Computers have crunched 22 billion identification messages transmitted by sea-going vessels to map fishing activity around the globe.
The analysis reveals that more than 55% of the world’s oceans are subject to industrial exploitation.
By area, fishing’s footprint is now over four times that of agriculture.
That’s an astonishing observation given that fisheries provide only 1.2% of global caloric production for human food consumption.
The investigation shows clearly that the biggest influences on this activity are not environmental – whether it is summer or winter, or whether there is an El Niño or fish are migrating, for example.

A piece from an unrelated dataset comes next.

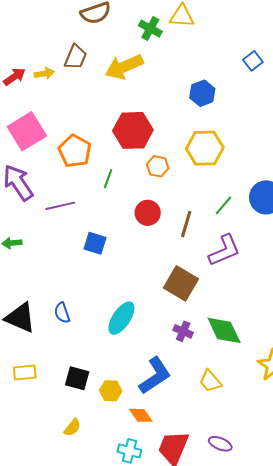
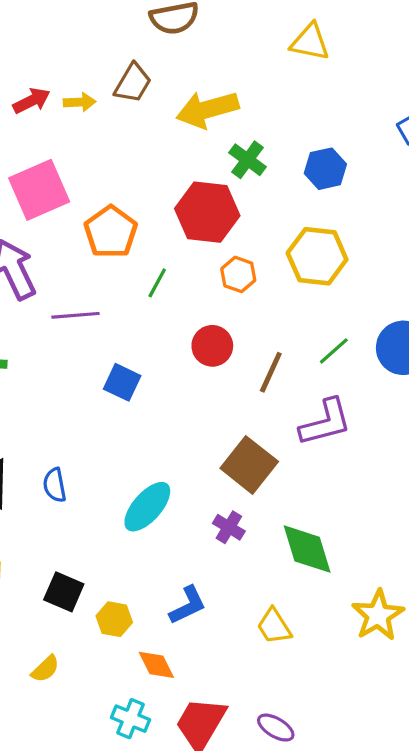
green cross: (150, 29) -> (248, 160), moved
purple cross: (183, 331) -> (229, 527), moved
blue L-shape: (155, 376) -> (188, 605), size x0.7

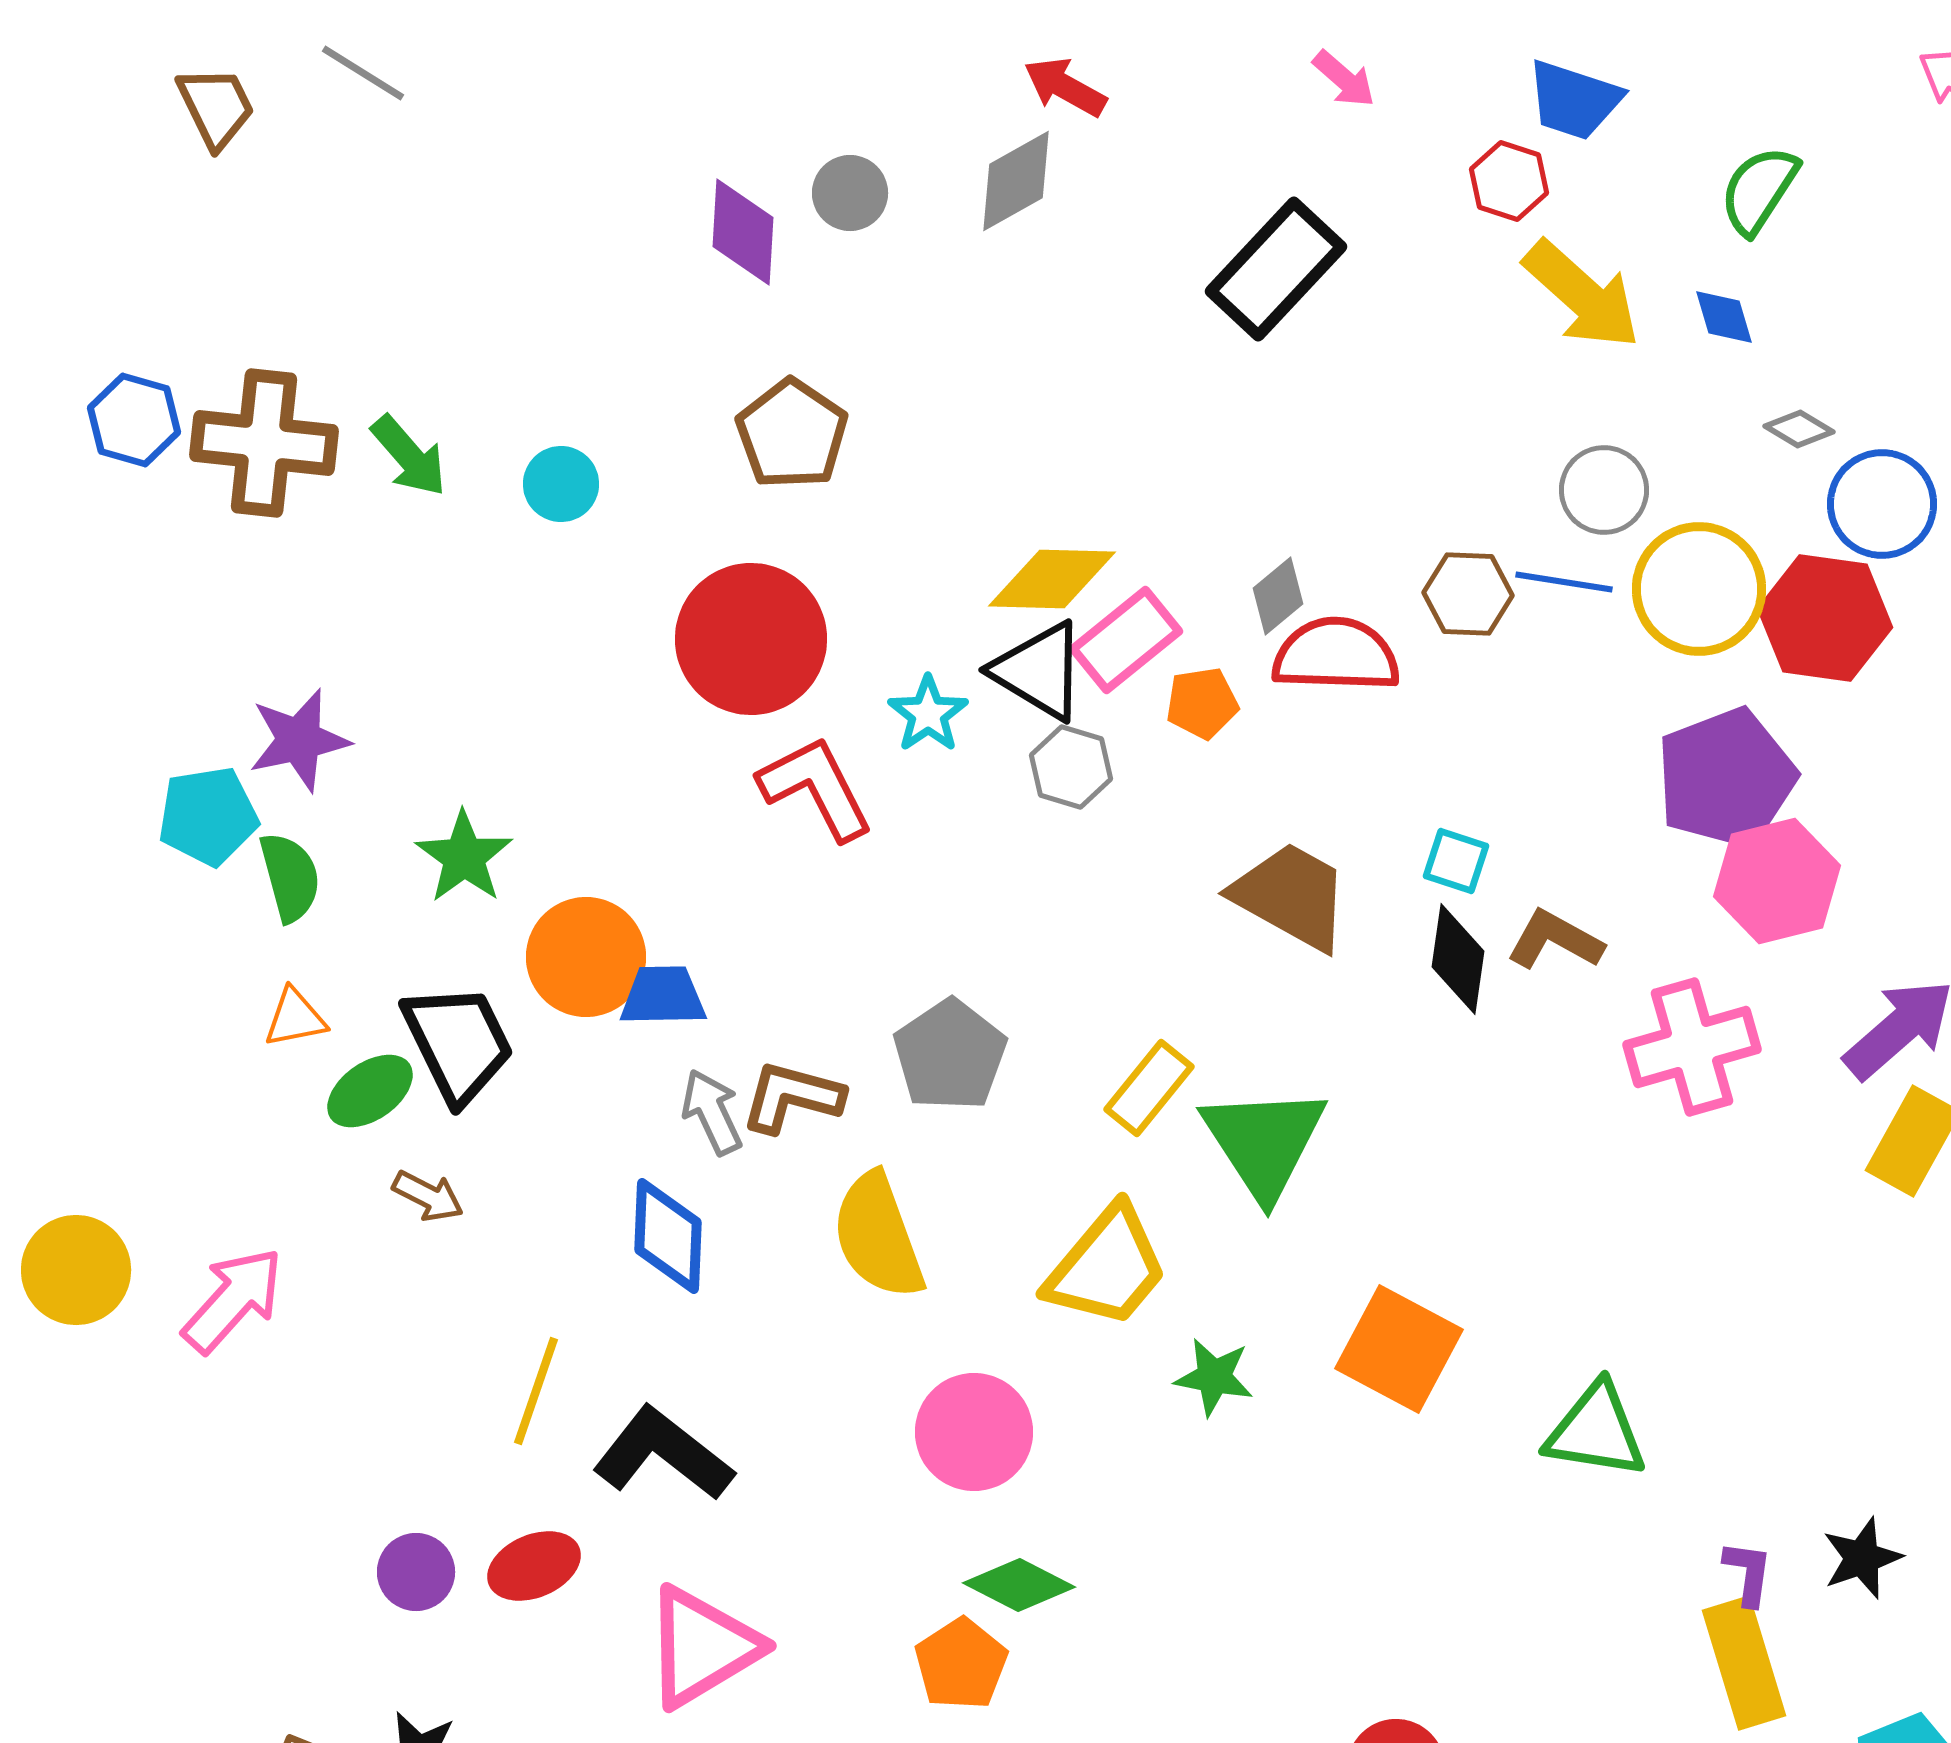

Rather, the major controlling factors are very largely political and cultural.
“You’d think that fishing activity would follow some natural pulse of the seasons, but in fact that’s secondary to whether it’s a weekend or not, or whether there’s a moratorium, or a public holiday,” says David Kroodsma from Global Fishing Watch, which led the study published in Science Magazine.
“Because fishing is an industrial activity tied to politics and culture, this is actually a positive message because it shows we have a lot of human agency in the way we fish the oceans, and it’s entirely within our power to change things,” he told BBC News.
Kroodsma and colleagues have been playing with the data coming from the transponders that all large vessels are now mandated to carry.
This Automatic Identification System (AIS) means each boat will push out information every few seconds about its position, course, and speed.
These messages can be detected from space by satellites, and recent years have seen increasing numbers of spacecraft launched just to track what’s happening on the high seas.
Kroodsma’s team looked at the data from 2012 to 2016. It encompasses the messages from over 70,000 vessels. That’s far too many boats and too much data for individuals to comb through.
So, the team has trained algorithms to do the work instead – to recognise in the movement of the vessels behaviours such as whether they actually have gear in the water and what sort of gear that might be. Nets or longlines, for example.
The team is able to produce “heat maps” to illustrate where fishing activity is most intense – such as in the northeast Atlantic and northwest Pacific, as well as in nutrient-rich regions off South America and West Africa.
Remarkably, it is the fleets from just five countries (China, Spain, Taiwan, Japan, and South Korea) that account for more than 85% of observed fishing effort on the high seas, i.e. away from their exclusive economic zones.
The team says that over the course of the study period, the analysis recorded over 37 million hours of fishing.